=== TASK DETAILS ===
Could you copy every line of the data that contains the word "university"?

=== INFORMATION SUPPLIED ===

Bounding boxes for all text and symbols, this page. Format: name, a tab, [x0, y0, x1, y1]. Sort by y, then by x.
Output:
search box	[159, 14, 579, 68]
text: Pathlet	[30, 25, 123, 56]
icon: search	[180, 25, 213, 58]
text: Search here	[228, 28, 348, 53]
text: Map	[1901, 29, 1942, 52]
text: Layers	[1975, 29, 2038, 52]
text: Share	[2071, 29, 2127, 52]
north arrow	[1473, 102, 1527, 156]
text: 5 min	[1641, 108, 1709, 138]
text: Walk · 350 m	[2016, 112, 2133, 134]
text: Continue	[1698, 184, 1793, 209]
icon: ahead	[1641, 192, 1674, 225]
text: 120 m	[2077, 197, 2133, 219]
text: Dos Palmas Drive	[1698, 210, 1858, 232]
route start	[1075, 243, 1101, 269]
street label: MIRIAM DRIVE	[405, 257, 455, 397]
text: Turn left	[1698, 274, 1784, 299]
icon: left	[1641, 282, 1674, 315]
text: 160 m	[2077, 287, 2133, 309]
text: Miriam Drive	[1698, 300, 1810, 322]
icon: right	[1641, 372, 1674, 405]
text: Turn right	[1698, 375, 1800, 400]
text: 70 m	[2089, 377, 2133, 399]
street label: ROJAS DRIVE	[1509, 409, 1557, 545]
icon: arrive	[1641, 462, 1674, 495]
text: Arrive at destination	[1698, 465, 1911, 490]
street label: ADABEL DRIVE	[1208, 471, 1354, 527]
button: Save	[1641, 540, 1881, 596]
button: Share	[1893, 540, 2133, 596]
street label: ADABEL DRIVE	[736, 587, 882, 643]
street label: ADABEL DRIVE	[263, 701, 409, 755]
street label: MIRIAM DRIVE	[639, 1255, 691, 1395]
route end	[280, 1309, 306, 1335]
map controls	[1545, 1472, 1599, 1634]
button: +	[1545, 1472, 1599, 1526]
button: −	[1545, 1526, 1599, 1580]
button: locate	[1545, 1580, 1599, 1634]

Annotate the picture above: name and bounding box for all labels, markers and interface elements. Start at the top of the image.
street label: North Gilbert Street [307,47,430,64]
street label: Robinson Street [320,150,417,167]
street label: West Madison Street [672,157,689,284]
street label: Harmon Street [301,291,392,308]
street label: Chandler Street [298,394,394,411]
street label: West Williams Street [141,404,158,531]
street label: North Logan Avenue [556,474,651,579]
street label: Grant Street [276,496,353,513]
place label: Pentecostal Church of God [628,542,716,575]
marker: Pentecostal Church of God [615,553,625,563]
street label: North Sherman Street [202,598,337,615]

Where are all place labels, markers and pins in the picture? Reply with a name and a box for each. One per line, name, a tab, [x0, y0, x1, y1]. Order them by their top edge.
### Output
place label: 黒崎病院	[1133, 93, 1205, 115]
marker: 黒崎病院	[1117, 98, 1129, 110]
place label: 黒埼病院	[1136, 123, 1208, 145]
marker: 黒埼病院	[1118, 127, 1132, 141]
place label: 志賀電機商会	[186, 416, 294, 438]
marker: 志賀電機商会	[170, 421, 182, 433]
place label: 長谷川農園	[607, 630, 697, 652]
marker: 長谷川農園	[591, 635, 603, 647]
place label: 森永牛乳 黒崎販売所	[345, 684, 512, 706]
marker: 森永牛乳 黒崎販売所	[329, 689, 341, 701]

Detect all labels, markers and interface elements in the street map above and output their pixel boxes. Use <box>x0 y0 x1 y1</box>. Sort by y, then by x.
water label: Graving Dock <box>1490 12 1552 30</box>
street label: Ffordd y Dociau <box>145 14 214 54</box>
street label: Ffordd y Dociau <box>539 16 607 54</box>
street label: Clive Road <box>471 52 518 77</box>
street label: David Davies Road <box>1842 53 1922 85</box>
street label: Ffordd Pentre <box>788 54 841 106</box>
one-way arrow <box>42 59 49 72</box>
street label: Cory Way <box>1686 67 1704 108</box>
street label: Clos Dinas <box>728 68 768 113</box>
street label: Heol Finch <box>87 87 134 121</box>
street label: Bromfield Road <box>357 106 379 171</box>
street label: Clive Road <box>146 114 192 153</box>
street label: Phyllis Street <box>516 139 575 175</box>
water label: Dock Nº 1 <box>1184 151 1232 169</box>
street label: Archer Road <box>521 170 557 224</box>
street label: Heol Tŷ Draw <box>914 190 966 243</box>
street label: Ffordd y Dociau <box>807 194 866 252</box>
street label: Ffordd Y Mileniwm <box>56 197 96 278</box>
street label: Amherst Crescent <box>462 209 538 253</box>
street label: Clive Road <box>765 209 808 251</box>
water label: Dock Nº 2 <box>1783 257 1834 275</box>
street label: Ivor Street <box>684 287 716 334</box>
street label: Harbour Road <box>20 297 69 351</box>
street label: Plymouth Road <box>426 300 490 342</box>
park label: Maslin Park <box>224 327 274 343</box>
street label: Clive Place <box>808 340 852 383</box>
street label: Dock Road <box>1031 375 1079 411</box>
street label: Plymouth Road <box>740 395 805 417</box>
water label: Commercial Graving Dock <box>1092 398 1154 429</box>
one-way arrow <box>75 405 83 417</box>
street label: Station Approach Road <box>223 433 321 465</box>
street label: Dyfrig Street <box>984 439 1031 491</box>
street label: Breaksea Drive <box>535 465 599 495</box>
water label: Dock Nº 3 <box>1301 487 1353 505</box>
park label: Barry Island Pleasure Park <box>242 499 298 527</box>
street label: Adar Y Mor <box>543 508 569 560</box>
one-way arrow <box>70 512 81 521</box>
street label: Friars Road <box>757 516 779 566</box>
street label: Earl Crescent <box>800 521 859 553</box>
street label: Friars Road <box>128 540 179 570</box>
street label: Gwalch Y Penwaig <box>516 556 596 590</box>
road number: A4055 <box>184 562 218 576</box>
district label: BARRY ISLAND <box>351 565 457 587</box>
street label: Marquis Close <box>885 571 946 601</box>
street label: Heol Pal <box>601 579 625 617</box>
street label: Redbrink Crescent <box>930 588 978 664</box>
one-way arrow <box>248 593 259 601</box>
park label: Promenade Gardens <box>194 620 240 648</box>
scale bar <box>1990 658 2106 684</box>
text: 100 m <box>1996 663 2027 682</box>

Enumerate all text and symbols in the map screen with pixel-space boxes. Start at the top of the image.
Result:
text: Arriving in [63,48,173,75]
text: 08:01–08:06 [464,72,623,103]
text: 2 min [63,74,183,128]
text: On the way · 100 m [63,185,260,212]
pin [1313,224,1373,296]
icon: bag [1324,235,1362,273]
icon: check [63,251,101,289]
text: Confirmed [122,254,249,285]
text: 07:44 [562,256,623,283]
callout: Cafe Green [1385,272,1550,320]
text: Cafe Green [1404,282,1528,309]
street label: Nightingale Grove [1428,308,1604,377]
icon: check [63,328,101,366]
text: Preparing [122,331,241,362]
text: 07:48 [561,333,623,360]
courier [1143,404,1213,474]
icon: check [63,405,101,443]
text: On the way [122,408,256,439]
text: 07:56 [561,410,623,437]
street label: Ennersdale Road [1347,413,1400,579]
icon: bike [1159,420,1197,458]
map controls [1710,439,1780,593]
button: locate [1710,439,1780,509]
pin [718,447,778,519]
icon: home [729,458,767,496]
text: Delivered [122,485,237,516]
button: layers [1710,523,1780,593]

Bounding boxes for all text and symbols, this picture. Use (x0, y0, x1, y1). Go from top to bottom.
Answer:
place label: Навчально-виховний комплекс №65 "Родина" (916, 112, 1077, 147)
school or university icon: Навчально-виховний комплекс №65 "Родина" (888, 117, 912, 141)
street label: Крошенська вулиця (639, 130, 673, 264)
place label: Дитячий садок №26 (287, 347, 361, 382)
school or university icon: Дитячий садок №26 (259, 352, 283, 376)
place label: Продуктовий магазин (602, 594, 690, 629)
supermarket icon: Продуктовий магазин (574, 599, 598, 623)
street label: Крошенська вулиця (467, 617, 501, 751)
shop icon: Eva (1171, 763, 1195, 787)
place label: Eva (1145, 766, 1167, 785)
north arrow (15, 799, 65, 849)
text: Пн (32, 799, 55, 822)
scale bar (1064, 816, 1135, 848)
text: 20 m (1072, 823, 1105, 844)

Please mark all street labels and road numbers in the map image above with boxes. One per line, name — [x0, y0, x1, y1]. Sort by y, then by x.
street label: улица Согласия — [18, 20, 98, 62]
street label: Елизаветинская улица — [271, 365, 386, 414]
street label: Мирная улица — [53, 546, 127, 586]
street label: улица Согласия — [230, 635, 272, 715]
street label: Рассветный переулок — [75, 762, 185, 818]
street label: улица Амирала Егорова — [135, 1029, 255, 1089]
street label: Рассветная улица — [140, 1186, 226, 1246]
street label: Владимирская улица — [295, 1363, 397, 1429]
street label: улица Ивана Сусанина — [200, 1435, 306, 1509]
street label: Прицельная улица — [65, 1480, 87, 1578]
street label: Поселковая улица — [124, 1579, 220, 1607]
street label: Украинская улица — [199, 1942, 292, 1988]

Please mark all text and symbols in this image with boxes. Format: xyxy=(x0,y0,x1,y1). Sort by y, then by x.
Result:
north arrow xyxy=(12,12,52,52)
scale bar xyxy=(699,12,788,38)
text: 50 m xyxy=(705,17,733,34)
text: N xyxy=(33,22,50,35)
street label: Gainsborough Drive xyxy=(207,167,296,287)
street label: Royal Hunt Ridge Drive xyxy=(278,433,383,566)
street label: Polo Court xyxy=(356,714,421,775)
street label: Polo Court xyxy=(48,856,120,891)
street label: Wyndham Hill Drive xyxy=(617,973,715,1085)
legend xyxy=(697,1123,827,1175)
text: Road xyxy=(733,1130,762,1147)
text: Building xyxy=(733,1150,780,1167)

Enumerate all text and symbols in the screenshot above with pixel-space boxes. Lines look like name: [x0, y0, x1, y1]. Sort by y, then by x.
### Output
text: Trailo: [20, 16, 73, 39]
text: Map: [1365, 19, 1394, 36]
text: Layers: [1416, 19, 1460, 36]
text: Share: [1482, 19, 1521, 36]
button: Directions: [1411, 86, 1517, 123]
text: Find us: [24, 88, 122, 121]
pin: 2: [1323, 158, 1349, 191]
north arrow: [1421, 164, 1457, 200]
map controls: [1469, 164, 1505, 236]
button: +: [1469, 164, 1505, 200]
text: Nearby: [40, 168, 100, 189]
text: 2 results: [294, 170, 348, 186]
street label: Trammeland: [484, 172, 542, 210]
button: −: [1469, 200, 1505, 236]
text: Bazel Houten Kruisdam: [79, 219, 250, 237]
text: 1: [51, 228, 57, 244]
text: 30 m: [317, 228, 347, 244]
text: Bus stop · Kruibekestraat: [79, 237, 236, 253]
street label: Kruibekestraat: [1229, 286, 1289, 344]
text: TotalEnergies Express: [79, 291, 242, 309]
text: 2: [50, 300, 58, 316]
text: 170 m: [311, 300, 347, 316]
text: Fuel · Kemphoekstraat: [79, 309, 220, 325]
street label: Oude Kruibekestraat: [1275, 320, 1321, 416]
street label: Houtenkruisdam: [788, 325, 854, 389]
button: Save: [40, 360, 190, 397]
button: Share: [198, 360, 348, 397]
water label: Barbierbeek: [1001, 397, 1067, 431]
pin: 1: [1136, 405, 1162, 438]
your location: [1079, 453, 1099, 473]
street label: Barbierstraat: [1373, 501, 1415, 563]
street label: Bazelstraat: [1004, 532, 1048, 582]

=== PROBLEM SOLUTION ===
school or university icon: Навчально-виховний комплекс №65 "Родина" (888, 117, 912, 141)
school or university icon: Дитячий садок №26 (259, 352, 283, 376)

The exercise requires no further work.